In the first part of this series, Joe Ferrara, president and CEO of Pittsburgh-based Wombat Security Technologies, offered suggestions on shielding sensitive agency information from the bad guys, including avoiding free Wi-Fi and the dangers of using file-sharing software on an agency laptop.
Ferrara speaks from experience. His firm provides interactive software-based cyber security assessment and training for employees in governments and other organizations. Employees practice concepts as they learn through the coursework. The training gives security officers the knowledge they need as well as information about their organization’s data security strengths and weaknesses. Here are some more of Ferrara’s tips on securing government data around the clock.
1. Do your research on emails that request immediate action. Google the company name and get a contact number to call and ensure you’ve received a valid request. Do not trust the contact information in e-mails because cyber criminals will include phone numbers that dial the criminal directly.
2. Don’t assume that e-mails from friends or colleagues have safe links or attachments. Cyber criminals can easily collect your colleague’s e-mail address from social networking sites or the Internet and send e-mail to you that looks like it is from a safe sender. When you receive a link or attachment from a friend or colleague, the safest approach is to call your friend and verify that they actually sent you what you received.
3. Be thoughtful about your password use. Create one separate unique strong password for each activity where you provide sensitive information, such as when purchasing online, doing online banking, registering for classes, or when you e-mail in the cloud (Gmail, Microsoft Office 365). If you use the same password across all of these activities and a cyber-criminal steals it, they will have access to all of your accounts. A strong password should not be easy to guess and, therefore, shouldn’t include your or your family’s address, birthday, anniversary, etc. It must be at least eight characters long and include capital letters, symbols and numbers.

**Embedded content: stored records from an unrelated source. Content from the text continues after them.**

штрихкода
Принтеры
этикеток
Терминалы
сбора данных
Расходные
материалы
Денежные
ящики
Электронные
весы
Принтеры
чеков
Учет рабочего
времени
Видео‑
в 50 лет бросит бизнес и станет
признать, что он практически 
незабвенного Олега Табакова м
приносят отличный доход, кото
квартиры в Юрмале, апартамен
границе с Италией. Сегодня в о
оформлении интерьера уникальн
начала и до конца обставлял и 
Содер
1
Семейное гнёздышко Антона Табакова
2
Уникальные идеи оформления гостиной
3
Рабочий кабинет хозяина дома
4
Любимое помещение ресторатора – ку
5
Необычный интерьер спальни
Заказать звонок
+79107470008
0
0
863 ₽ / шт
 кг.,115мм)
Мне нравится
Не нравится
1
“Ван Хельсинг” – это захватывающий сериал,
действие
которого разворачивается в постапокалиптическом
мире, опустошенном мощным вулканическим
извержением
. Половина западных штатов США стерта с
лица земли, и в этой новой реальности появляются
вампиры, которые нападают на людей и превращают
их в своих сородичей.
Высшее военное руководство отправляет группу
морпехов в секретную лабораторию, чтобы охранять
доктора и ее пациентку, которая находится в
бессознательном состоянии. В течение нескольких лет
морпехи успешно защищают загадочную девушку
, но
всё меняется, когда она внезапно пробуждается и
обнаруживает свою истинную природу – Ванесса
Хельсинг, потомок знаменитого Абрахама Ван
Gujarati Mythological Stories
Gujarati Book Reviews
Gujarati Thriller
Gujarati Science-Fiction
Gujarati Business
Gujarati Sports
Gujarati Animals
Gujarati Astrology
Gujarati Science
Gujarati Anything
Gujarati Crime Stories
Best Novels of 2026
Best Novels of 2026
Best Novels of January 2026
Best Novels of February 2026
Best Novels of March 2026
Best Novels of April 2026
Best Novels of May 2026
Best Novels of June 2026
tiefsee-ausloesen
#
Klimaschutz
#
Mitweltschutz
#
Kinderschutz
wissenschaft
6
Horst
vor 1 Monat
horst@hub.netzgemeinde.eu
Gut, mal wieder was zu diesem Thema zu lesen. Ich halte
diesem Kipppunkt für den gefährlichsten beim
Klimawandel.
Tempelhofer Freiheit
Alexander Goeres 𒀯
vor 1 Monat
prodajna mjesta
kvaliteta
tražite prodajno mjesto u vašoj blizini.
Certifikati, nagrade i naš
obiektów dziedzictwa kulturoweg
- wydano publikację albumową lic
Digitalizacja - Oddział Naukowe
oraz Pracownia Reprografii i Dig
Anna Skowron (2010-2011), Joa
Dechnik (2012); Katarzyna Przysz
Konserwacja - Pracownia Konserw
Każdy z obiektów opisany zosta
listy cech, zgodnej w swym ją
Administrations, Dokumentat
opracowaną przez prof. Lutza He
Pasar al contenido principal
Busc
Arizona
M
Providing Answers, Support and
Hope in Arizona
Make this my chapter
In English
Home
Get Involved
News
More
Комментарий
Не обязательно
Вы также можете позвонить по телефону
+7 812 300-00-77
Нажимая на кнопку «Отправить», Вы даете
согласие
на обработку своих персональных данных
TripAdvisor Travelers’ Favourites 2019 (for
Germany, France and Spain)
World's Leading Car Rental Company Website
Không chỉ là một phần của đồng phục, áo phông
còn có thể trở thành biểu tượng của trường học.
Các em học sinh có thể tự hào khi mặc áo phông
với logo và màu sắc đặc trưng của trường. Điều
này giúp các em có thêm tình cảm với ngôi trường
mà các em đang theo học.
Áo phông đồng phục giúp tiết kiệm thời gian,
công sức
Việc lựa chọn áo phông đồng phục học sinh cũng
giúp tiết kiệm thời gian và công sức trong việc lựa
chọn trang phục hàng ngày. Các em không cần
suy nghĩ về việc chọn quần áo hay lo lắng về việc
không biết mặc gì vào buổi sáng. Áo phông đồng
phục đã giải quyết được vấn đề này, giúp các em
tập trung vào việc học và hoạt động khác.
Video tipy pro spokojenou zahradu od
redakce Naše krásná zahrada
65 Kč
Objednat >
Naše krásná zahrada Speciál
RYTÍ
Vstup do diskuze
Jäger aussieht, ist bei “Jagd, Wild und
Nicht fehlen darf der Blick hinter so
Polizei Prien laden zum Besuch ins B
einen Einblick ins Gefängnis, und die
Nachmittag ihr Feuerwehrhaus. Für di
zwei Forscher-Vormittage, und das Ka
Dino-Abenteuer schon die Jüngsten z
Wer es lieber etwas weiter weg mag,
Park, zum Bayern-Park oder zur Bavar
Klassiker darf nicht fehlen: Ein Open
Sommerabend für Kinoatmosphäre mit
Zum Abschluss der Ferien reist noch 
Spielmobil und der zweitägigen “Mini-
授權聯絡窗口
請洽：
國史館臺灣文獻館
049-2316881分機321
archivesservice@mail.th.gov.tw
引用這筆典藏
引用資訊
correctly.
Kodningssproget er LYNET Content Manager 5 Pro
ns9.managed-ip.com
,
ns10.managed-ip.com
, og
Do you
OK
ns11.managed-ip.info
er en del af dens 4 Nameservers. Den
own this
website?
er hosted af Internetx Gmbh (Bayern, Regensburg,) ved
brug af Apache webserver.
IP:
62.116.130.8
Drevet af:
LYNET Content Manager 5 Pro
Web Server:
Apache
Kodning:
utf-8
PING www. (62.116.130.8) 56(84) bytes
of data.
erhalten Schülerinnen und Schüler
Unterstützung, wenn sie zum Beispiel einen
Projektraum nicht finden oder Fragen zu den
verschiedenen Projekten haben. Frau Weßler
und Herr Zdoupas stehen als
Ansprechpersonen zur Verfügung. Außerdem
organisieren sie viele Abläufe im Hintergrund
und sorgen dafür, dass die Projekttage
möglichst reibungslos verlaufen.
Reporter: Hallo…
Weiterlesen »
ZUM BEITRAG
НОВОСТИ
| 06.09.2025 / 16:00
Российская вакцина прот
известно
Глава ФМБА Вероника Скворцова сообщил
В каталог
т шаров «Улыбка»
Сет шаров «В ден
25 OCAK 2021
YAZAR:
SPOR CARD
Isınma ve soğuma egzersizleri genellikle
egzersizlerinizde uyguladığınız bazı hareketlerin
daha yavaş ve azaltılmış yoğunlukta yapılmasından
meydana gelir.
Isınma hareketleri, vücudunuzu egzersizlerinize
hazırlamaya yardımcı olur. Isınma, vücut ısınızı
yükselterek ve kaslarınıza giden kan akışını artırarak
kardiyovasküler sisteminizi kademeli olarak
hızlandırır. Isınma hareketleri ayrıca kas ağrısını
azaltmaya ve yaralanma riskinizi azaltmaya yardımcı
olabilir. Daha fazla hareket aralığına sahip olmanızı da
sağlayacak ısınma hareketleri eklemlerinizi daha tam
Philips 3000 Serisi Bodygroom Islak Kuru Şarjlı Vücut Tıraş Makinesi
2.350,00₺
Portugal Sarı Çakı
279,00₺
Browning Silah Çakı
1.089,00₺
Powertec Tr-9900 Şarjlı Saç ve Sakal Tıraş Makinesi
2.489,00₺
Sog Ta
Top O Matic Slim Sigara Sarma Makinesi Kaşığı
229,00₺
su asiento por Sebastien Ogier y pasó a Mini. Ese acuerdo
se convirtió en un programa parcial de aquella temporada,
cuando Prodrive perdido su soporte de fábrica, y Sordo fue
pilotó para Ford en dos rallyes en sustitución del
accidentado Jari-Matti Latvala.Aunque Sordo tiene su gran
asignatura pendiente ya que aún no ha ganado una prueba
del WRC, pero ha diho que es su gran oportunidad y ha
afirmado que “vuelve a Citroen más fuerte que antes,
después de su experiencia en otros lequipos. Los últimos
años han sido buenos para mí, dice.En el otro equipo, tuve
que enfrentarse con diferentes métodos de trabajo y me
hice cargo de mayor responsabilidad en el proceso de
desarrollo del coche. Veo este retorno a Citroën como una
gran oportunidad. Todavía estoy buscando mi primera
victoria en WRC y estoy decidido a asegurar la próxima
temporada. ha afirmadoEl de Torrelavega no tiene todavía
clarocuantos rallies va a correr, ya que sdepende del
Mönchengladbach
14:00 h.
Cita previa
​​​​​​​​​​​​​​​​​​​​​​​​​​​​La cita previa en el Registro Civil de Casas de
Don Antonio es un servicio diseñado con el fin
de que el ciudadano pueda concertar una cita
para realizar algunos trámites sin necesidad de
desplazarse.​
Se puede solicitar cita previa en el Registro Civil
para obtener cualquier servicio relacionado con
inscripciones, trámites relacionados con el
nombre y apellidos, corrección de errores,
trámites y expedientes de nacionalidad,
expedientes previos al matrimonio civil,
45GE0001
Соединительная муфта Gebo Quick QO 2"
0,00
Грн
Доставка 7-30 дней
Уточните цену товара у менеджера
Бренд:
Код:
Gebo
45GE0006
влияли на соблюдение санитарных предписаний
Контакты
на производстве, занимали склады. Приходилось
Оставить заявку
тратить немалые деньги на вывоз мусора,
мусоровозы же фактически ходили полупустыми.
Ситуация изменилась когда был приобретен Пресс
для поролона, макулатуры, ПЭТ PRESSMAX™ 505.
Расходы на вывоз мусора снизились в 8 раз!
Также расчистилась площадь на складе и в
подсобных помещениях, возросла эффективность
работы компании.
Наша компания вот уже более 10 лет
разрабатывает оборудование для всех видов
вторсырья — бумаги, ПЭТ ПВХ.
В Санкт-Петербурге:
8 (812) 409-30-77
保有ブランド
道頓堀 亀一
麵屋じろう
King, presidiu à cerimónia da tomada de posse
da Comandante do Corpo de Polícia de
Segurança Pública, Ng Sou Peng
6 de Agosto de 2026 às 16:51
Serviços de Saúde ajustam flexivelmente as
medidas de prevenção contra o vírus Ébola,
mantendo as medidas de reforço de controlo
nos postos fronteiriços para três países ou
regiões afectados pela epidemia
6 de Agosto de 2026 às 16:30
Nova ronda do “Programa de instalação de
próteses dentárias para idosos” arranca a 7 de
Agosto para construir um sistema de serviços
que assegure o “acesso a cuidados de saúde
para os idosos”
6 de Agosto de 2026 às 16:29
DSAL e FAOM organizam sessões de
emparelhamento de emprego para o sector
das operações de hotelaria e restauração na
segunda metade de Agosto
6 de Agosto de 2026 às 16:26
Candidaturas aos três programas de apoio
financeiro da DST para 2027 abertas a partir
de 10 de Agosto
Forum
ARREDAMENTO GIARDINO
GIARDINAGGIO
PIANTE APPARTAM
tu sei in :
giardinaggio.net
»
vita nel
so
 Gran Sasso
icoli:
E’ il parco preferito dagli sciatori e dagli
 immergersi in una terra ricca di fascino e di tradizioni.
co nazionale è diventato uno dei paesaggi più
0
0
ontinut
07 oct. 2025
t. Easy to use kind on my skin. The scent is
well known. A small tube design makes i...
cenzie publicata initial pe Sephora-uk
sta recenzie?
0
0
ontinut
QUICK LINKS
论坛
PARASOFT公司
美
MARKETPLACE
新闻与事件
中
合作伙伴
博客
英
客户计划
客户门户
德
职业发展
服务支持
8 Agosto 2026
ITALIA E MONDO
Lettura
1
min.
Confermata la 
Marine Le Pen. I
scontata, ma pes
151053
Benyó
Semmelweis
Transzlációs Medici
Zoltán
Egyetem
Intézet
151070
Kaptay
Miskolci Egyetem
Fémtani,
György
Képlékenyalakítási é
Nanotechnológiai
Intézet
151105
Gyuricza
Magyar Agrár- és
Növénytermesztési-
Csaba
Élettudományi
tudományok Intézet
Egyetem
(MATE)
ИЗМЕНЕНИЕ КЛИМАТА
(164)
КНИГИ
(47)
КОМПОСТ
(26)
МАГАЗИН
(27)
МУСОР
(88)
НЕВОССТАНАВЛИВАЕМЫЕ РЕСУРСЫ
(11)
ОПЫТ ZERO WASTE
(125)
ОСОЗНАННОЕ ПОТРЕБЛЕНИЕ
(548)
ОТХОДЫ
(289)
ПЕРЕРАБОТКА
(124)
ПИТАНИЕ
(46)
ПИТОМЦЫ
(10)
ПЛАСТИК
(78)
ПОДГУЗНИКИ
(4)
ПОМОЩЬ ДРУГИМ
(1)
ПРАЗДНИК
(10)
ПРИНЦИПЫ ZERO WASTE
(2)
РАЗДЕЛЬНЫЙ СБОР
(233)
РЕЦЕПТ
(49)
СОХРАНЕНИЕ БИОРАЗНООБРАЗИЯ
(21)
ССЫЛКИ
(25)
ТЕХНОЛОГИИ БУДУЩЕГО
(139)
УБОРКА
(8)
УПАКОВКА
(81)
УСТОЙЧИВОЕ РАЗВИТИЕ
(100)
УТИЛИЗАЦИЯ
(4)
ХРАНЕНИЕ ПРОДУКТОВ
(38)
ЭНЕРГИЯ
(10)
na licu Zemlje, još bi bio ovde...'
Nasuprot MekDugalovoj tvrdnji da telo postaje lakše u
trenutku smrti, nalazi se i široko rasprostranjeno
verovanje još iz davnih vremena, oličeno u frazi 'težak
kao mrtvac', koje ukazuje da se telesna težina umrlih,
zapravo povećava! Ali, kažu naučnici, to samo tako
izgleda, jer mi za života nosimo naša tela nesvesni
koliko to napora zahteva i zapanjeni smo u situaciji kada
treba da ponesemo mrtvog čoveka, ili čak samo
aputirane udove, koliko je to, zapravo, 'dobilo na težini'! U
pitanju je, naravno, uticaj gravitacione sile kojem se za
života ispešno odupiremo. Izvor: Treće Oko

4. Put a PIN on your smartphone. A PIN on your phone protects the information on it in case it is lost or stolen. If you lose your phone, you are unlikely to get it back anyway. If you password-protect it, then your and your agency’s sensitive data won’t be misused by anyone who has your phone.
5. Be cautious about using Bluetooth. If you aren't careful, a hacker can use Bluetooth to steal information from your phone. Bluetooth tip: Turn off "discoverable" mode on your phone and disable Bluetooth when not in use.